Today we have a guest post from crime author Dave Sivers on launch day of his new book. So happy publication day Dave!
Dave’s civil service career took him to exotic places like Rhode Island USA, Cyprus, Brussels, Northern Norway and Sutton Coldfield. Along the way, he moonlighted variously as nightclub bouncer, bookie’s clerk and freelance writer, as well as picking up a first class honours degree from the Open University.
Writing has always been his passion and, since giving up the day job, he has launched a second career as a novelist.
The Scars Beneath the Soul, the first book in his popular Archer and Baines crime series – set in Buckinghamshire’s Aylesbury Vale – and the follow-up, Dead in Deep Water, both hit the top three in Kindle’s ‘Serial Killers’ chart. The Blood That Binds is the fourth in the series featuring DI Lizzie Archer and DS Dan Baines.
Dave has also won prizes and publication with his short fiction, written for newspapers and magazines, and writes material for the amateur stage.
Dave lives in Buckinghamshire, England, with his wife, Chris.
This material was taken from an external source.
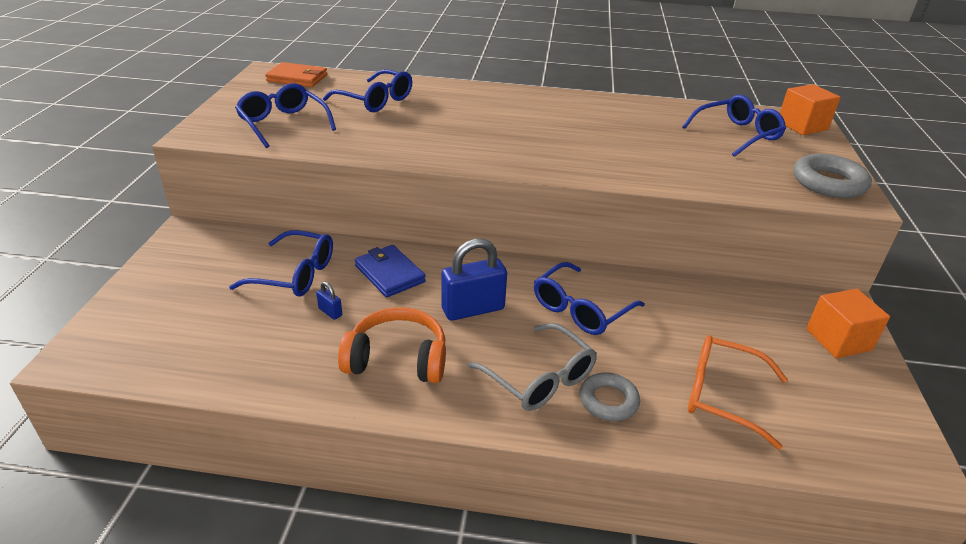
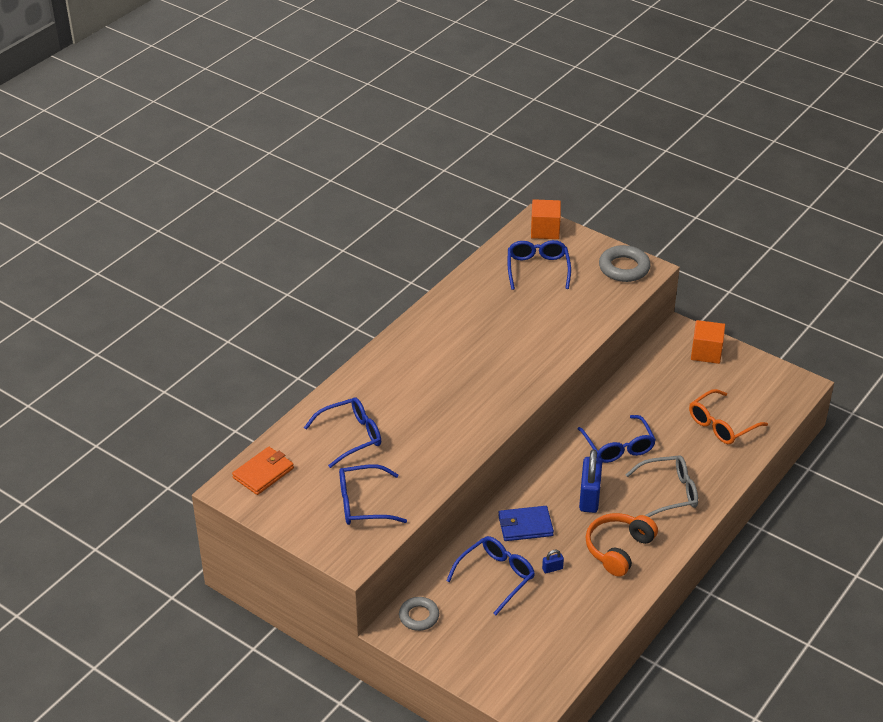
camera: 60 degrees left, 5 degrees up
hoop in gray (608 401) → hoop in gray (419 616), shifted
Beta Readers – The Book World’s Unsung Heroes
If you’re an author – whether traditionally published by one of the big publishing houses, or by one of the smaller publishers, or an Indie author like me, you won’t be going it totally alone. And the chances are that part of your creative process will involve ‘beta readers’.
I’ve been an Indie for about five and a half years now, and in that time I’ve seen a lot of initial hostility to digital self-publishing turn to genuine respect for those Indies who are professional in their approach, only do themselves what they know they have the skills for, and buy in those skills they lack from professionals who know what they’re doing. So, for example, I have one of the best cover designers in the business and an eagle-eyed editor/proof reader.
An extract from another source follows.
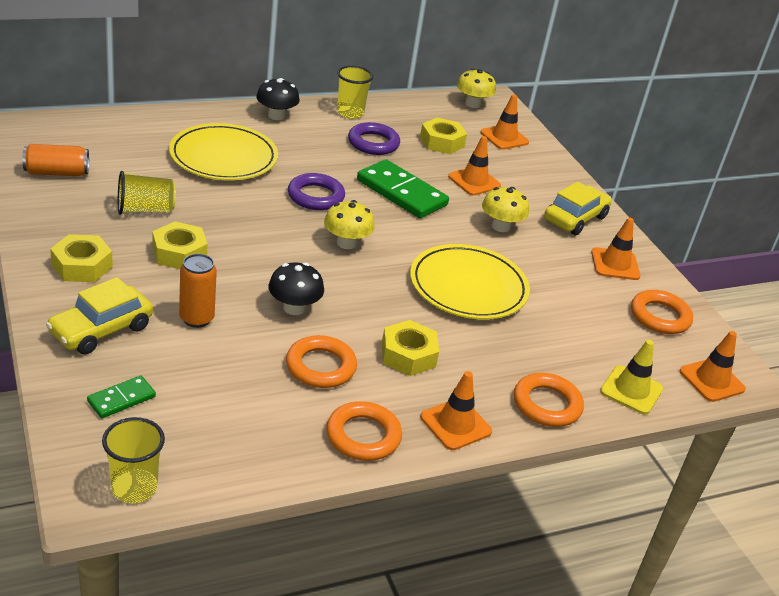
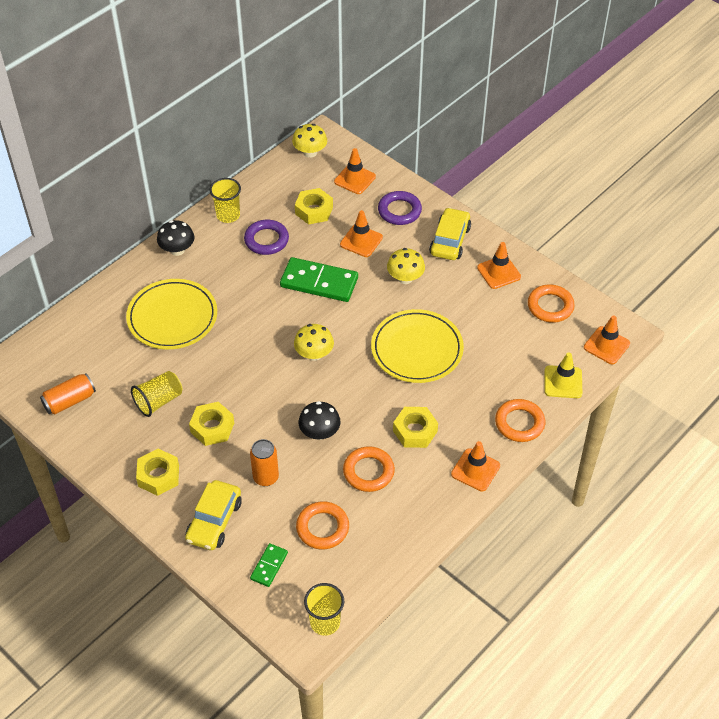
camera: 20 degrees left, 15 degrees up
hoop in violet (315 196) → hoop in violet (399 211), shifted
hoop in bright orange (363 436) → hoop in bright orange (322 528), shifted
But there are other members of my team who make just as vital a contribution as those hired professionals, and they are my beta readers.
So what is a beta reader? There’s no ‘official’ definition, but I like a 2014 new word suggestion to Collins English Dictionary:
‘Someone who reads a book checking for more abstract elements such as continuity; plot development; characters rather than spelling or grammar as a proofreader would’.
That’s exactly what I need. These are the first people who see my book, usually when I’ve reached the point where the manuscript is howling out for some fresh sets of eyes. Spelling and grammar can come much later when the story itself is more settled.
I’m not looking for someone to pat me on the head and say it’s nice (although I do like to know what works really well). What I’m really after is the cold, hard, no punches pulled opinions on whether the plot works, whether it’s plausible, whether the pace is right, whether the characters are three-dimensional and consistent, and whether the setting comes to life.
Every single time I send one of my babies out into the world – whether it’s to my beta readers, my editor, a reviewer, or the reading public – I still do it with my heart in my mouth. Most writers will tell you the same. But all writers need to grow a tough skin, or we’d spend half our lives sobbing in the corner.
I have two regular beta readers who I can absolutely depend on to give it to me straight, and they’re happy to look at the manuscript again after I’ve worked on it and give me more feedback. The truth often hurts, but I’d rather hear it at this stage. Often they tell me things I actually knew, but couldn’t see. Only very rarely do I decide not to take a particular suggestion on board but, even then, I make damn sure I know why I made that decision and that I’m willing to stand by it.
The beta-reading process is a real sanity check. It challenges me, through as many iterations as it takes, to look at my work through someone else’s eyes at that section where the pace drags, or that other section that really belongs later in the plot. It means that, by the time it goes to my editor, it’s in much better shape than it would be if I was left to my own devices – and I feel confident that my baby will be able to fly.
Everyone’s heard of editors. Beta readers not so much. But for me, they are the unsung heroes of book publishing. I’ll be raising a glass to mine at my launch party today.
You can find Dave on his Website | Facebook | Twitter
The Blood That Binds
SOMETIMES THE PAST IS BEST LEFT ALONE
The quiet Buckinghamshire village of Houghton is reeling. Soon after twelve year old Leanne Richards is killed by a hit and run driver, the two classmates who were with her that night disappear, one by one.
Jade and Becky said they couldn’t identify the car or the driver. Does someone want to make sure it stays that way? Or are other, darker motives in play?
As DI Lizzie Archer and DS Dan Baines search for the truth, buried pasts and secret loves begin to reveal themselves. But is time running out for the girls? Or is it already too late?
Margot Kinberg says
Congratulations on the release! I wish you much success. And I couldn’t agree more about beta readers. They are so important!
Rebecca Bradley says
They really are, aren’t they, Margot. I couldn’t do it without them.